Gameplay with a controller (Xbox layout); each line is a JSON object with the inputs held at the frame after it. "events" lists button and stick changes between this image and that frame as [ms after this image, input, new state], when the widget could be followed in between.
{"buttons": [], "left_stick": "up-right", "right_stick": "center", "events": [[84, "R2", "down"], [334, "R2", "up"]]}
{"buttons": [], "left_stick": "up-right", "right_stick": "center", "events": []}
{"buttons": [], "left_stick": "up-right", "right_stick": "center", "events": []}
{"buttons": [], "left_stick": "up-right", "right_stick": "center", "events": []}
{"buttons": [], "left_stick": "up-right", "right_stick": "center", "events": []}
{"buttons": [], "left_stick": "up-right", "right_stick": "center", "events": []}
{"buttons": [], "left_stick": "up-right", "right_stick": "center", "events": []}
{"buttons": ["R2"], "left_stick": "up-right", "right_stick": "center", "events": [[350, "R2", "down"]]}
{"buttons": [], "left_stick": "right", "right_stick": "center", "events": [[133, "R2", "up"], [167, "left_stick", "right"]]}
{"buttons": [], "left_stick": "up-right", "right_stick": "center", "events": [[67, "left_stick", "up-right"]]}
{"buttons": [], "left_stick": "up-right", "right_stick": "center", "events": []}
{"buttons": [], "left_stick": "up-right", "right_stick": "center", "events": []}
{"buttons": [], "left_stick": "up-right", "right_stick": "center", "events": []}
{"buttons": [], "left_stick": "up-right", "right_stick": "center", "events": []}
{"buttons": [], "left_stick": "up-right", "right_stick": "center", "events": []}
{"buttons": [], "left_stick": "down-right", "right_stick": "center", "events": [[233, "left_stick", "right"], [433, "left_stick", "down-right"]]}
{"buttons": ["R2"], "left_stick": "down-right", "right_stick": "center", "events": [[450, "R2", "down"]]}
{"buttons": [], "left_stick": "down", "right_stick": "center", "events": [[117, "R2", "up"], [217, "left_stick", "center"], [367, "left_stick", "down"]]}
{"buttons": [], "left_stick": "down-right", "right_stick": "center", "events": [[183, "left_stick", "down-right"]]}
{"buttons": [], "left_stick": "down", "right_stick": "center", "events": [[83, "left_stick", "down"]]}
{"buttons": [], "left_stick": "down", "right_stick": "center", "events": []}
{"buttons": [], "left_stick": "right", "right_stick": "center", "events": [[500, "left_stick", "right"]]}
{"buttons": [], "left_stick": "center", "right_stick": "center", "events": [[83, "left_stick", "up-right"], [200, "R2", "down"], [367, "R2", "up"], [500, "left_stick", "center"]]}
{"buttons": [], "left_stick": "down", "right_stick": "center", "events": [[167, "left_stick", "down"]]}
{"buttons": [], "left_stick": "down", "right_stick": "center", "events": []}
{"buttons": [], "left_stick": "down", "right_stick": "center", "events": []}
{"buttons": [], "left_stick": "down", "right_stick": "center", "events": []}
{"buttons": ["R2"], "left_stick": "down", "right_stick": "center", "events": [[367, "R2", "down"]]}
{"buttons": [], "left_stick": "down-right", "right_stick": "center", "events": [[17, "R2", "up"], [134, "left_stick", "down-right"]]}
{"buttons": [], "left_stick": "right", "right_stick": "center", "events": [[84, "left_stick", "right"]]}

___

▶ [Brief]
Set the data down again in full. Keep it exact.

▶ [Solution for this problem]
Gameplay with a controller (Xbox layout); each line is a JSON object with the inputs held at the frame after it. "events" lists button and stick changes between this image and that frame as [ms after this image, input, new state], when the widget could be followed in between.
{"buttons": [], "left_stick": "up-right", "right_stick": "center", "events": [[84, "R2", "down"], [334, "R2", "up"]]}
{"buttons": [], "left_stick": "up-right", "right_stick": "center", "events": []}
{"buttons": [], "left_stick": "up-right", "right_stick": "center", "events": []}
{"buttons": [], "left_stick": "up-right", "right_stick": "center", "events": []}
{"buttons": [], "left_stick": "up-right", "right_stick": "center", "events": []}
{"buttons": [], "left_stick": "up-right", "right_stick": "center", "events": []}
{"buttons": [], "left_stick": "up-right", "right_stick": "center", "events": []}
{"buttons": ["R2"], "left_stick": "up-right", "right_stick": "center", "events": [[350, "R2", "down"]]}
{"buttons": [], "left_stick": "right", "right_stick": "center", "events": [[133, "R2", "up"], [167, "left_stick", "right"]]}
{"buttons": [], "left_stick": "up-right", "right_stick": "center", "events": [[67, "left_stick", "up-right"]]}
{"buttons": [], "left_stick": "up-right", "right_stick": "center", "events": []}
{"buttons": [], "left_stick": "up-right", "right_stick": "center", "events": []}
{"buttons": [], "left_stick": "up-right", "right_stick": "center", "events": []}
{"buttons": [], "left_stick": "up-right", "right_stick": "center", "events": []}
{"buttons": [], "left_stick": "up-right", "right_stick": "center", "events": []}
{"buttons": [], "left_stick": "down-right", "right_stick": "center", "events": [[233, "left_stick", "right"], [433, "left_stick", "down-right"]]}
{"buttons": ["R2"], "left_stick": "down-right", "right_stick": "center", "events": [[450, "R2", "down"]]}
{"buttons": [], "left_stick": "down", "right_stick": "center", "events": [[117, "R2", "up"], [217, "left_stick", "center"], [367, "left_stick", "down"]]}
{"buttons": [], "left_stick": "down-right", "right_stick": "center", "events": [[183, "left_stick", "down-right"]]}
{"buttons": [], "left_stick": "down", "right_stick": "center", "events": [[83, "left_stick", "down"]]}
{"buttons": [], "left_stick": "down", "right_stick": "center", "events": []}
{"buttons": [], "left_stick": "right", "right_stick": "center", "events": [[500, "left_stick", "right"]]}
{"buttons": [], "left_stick": "center", "right_stick": "center", "events": [[83, "left_stick", "up-right"], [200, "R2", "down"], [367, "R2", "up"], [500, "left_stick", "center"]]}
{"buttons": [], "left_stick": "down", "right_stick": "center", "events": [[167, "left_stick", "down"]]}
{"buttons": [], "left_stick": "down", "right_stick": "center", "events": []}
{"buttons": [], "left_stick": "down", "right_stick": "center", "events": []}
{"buttons": [], "left_stick": "down", "right_stick": "center", "events": []}
{"buttons": ["R2"], "left_stick": "down", "right_stick": "center", "events": [[367, "R2", "down"]]}
{"buttons": [], "left_stick": "down-right", "right_stick": "center", "events": [[17, "R2", "up"], [134, "left_stick", "down-right"]]}
{"buttons": [], "left_stick": "right", "right_stick": "center", "events": [[84, "left_stick", "right"]]}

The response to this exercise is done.